Graham and I wandered back up the coast,  first spending a couple of nights enjoying the low-country charm of McClellanville and the friendly welcome and generosity of the folk who had invited us to stay with them.  We had first met them last October at the Fall Gathering at Wildacres.  They enjoyed listening to me read some of my work, and encouraged us to visit so that I could read to a group of their friends and acquaintances in McClellanville.  (I loved doing this -- great fun and a most gratifying response  -- perhaps a new activity??)

I read a selection of pieces  from a memoir collection I am putting together  -- one about  partaking in an anti-apartheid protest when I was a university student in South Africa, an excerpt from a safari in Kenya and a couple of pieces about collecting my beads in remote areas, and their healing energy.  

Despite the worst mosquito population we have ever encountered, we had a wonderful visit – relaxed and leisurely.  No locked doors, lots of humor, fantastic fresh seafood.  We marveled at  the enormous size of huge old Live Oak trees draped in Spanish moss,  saw dozens of characterful  shrimp boats, had a private guided tour of the  Village museum which had a fascinating collection relating to the history of the area --- Seewee Indians,  French Huguenots, rice plantations, timber, seafood. 



We braved the mosquitoes and visited a peaceful old plantation and a historic brick church built in 1768.  The church,  St.

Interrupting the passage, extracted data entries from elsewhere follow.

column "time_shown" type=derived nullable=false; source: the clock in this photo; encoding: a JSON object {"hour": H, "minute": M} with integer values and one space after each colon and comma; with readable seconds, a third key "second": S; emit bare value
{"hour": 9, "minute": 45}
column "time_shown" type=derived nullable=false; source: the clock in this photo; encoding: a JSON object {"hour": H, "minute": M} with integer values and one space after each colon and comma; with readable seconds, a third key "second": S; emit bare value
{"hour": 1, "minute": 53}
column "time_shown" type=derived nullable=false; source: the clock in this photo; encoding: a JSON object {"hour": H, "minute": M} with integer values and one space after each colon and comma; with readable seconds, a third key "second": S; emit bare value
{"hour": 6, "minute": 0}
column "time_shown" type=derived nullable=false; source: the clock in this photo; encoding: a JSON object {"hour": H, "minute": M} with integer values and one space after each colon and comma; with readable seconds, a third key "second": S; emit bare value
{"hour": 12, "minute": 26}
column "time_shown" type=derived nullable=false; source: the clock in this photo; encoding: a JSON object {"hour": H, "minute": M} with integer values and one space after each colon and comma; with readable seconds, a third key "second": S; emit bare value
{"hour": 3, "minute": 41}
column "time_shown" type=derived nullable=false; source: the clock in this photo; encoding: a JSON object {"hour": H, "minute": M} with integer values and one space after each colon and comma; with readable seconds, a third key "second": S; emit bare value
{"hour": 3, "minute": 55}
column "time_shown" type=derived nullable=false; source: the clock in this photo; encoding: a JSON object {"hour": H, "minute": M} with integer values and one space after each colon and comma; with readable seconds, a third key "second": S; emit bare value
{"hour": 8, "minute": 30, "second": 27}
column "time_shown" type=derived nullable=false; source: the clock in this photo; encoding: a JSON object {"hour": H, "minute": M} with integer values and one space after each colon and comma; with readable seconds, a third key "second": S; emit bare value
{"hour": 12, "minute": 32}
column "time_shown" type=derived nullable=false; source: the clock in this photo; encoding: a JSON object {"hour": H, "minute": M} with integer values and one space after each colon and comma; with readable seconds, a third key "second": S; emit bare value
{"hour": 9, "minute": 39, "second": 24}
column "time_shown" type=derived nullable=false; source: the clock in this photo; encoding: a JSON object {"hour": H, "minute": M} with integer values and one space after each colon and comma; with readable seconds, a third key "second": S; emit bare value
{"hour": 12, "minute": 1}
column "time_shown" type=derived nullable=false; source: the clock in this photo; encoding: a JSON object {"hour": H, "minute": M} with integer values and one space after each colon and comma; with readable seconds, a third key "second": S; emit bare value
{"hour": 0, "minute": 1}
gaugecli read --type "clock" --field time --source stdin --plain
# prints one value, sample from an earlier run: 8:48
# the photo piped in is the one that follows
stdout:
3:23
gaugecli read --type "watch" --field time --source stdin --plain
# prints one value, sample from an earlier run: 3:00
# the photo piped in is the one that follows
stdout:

James Santee Parish Church, reached by a  long dirt road through a forest (used to be the King's Highway), now feels like it is in the the middle of nowhere. The church was lovely --airy and bright with high white-washed walls,  impressive high-sided wooden pews, old brick floors --  very special, a sense of history held and nurtured. 

Graham and I beach-hopped back up the North Carolina coast.  Two nights on Sunset Beach with its wonderfully wide, wide beach and sand dunes hiding the houses, so you feel you are more remote than you are.  (I’m always up for remote).  We stayed at the very pleasant  Sunset Inn and enjoyed sipping wine on our spacious screened veranda overlooking the marsh.





We ended with a couple of nights at Shell Island Hotel on Wrightsville Beach.   I like this location because it is at the far north of the beach, no buildings beyond and the lovely curve of an inlet with great bird life.  Water was warm, sand was white, waves were perfect.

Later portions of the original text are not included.